Apple is now using Gianduia, their own standards based framework, to create Rich Internet Apps instead of Flash.
According to AppleInsider, Apple introduced Gianduia last summer at the World of WebObjects Developer Conference.
Named after an Italian hazelnut chocolate, Gianduia is "essentially is browser-side Cocoa (including CoreData) + WebObjects, written in JavaScript by non-js-haters," according to a tweet by developer Jonathan "Wolf" Rentzsch. "Jaw dropped."
After he watched the NDA demo Apple gave at WOWODC last year, Rentzch also tweeted, "Blown away by Gianduia. Cappuccino, SproutCore and JavascriptMVC have serious competition. Serious."
AppleInsider has learned that Apple Retail is already using the framework for several popular services such as the One-to-One program, iPhone reservation system, and its Concierge service for Genius Bar reservations and Personal Shopping.
It's wrong to call this a Flash alternative, as there's no runtime plugin needed. This is just an HTML5 authoring tool that allows the creation of rich, interactive content without the need for Flash and which will run in any HTML5 browser.
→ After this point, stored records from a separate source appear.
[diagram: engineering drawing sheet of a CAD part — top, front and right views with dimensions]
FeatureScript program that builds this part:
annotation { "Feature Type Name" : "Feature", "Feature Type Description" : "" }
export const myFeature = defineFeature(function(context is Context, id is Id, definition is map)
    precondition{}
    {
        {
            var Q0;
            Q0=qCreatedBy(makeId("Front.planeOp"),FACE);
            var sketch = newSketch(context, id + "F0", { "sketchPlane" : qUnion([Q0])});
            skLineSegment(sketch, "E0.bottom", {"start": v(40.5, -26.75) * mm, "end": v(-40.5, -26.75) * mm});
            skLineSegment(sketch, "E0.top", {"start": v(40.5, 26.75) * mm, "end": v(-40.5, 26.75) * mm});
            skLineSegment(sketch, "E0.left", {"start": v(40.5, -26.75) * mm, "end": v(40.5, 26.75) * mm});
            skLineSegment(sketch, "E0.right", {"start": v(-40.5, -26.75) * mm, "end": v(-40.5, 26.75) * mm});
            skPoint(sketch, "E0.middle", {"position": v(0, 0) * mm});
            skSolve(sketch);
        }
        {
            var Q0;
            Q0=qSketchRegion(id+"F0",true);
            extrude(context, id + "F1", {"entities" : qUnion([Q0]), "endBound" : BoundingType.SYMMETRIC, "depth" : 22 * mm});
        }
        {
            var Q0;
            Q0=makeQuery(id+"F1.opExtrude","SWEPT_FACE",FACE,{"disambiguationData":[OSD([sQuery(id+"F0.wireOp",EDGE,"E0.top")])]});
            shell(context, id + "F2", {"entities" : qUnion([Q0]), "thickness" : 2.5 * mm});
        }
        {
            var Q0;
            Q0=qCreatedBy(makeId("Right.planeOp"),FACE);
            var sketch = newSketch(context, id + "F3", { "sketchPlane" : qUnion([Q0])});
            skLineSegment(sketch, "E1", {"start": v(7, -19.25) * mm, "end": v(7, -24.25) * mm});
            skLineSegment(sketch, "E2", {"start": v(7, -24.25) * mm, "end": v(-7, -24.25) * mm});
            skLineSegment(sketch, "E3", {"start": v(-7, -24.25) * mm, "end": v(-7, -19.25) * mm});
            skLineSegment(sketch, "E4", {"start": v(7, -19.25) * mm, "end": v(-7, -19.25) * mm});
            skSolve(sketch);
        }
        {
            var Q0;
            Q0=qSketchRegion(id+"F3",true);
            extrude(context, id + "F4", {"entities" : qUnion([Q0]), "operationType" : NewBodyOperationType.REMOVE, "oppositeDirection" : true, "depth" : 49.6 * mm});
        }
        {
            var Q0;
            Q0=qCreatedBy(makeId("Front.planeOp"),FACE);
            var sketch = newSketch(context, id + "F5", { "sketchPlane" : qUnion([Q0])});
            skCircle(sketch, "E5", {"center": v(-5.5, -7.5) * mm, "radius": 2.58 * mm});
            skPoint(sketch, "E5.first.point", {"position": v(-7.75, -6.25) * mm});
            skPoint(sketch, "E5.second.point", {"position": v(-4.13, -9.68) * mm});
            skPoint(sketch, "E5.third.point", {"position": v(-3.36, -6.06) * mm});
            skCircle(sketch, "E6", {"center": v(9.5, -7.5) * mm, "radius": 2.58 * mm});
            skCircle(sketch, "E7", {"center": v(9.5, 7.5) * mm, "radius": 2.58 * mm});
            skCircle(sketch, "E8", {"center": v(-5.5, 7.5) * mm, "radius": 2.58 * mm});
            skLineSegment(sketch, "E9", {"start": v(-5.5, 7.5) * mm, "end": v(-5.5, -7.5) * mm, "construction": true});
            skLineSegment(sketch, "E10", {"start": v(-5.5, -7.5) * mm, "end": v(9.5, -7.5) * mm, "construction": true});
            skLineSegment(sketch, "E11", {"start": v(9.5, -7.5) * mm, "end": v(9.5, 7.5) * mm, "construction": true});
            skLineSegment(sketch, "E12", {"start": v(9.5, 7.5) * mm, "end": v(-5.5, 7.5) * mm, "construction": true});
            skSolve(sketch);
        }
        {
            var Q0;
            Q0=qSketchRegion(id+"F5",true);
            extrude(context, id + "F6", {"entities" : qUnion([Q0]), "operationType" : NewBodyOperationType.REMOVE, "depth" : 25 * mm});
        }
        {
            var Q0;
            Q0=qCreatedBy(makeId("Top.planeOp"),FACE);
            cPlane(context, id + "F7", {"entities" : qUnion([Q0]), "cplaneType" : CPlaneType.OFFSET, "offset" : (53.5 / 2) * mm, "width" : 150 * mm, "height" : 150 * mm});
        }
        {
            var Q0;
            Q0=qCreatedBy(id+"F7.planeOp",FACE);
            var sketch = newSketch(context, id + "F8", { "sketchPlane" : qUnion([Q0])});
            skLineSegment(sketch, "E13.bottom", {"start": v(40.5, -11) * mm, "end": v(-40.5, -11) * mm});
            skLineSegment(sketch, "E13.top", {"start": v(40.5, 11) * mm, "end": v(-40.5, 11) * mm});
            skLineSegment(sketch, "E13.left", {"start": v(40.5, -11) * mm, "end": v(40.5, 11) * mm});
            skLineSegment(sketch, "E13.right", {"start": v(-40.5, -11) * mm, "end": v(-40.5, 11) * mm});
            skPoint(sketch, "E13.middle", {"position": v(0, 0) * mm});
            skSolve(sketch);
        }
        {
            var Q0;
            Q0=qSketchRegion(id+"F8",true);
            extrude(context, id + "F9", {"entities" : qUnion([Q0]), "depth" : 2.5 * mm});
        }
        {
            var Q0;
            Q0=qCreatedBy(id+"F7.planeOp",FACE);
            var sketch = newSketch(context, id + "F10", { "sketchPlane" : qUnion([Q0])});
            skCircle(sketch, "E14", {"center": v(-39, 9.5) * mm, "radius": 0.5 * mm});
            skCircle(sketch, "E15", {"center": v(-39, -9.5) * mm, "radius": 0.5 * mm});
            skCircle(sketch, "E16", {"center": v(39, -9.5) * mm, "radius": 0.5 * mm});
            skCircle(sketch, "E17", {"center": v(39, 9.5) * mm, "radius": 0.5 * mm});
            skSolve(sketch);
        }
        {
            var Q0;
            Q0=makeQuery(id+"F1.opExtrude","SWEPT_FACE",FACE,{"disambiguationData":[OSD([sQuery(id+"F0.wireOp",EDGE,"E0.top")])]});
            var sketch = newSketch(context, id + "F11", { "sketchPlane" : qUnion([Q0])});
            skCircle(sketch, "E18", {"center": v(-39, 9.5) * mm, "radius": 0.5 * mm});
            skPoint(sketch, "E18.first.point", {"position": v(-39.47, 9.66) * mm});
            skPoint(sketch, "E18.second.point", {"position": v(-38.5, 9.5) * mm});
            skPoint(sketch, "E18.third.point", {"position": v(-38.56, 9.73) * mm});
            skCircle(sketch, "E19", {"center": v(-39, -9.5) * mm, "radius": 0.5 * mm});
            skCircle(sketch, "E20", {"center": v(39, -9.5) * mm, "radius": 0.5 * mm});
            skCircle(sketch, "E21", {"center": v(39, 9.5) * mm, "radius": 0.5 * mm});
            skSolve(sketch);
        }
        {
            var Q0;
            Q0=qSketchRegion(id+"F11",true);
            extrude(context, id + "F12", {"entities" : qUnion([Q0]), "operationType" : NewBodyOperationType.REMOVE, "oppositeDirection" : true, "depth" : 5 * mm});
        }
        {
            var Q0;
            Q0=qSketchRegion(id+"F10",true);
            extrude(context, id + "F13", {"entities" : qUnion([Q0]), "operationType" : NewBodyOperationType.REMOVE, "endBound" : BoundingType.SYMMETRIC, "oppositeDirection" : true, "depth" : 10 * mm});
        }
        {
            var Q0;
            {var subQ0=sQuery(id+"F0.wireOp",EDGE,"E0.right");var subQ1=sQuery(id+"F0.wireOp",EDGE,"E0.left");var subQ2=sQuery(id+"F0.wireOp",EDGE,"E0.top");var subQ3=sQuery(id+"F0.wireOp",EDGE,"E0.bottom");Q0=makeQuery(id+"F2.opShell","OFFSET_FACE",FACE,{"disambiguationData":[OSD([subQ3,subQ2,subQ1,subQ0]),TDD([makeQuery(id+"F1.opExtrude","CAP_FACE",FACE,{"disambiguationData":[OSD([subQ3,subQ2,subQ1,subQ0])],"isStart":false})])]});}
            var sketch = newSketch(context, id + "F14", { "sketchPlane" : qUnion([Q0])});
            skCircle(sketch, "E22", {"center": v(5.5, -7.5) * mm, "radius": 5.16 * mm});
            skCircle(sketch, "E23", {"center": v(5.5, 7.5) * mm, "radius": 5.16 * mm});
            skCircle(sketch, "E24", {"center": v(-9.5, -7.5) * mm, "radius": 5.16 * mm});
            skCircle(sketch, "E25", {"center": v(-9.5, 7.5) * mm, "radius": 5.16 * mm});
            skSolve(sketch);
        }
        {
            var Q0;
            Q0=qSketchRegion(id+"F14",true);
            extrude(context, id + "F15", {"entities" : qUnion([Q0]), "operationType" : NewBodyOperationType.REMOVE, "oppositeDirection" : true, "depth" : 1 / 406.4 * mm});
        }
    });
The difference is important because otherwise Apple would just be substituting one platform with another.
You clearly don't understand what the word alternative means. An alternative to Flash does not need to be another plugin. Gianduia is a framework that lets you "create Rich Internet Apps"; something developers used to use Flash for. So if you can use Gianduia instead of Flash to create your content it is an alternative. Alternative=Instead Of.
Well, Apple points to the problem, waited three years, and now it offers a solution. HTML5 for video, this one (awful name) for the rest... Flash really sucks.
Kingsford,
See my other comment. The poor story write-up led you to the wrong conclusion. This isn't a Flash replacement, since the output is just HTML5. Anyone else could also write such a tool and Apple would be perfectly fine with it. Multiple authoring tools have been the case with HTML for a long time ... this just provides a new HTML5 system that is easy for Apple developers to work with because it preserves so many Cocoa concepts that they are used to.
Flash requires an Adobe-supplied *player* to display it, which is the crux of the problem.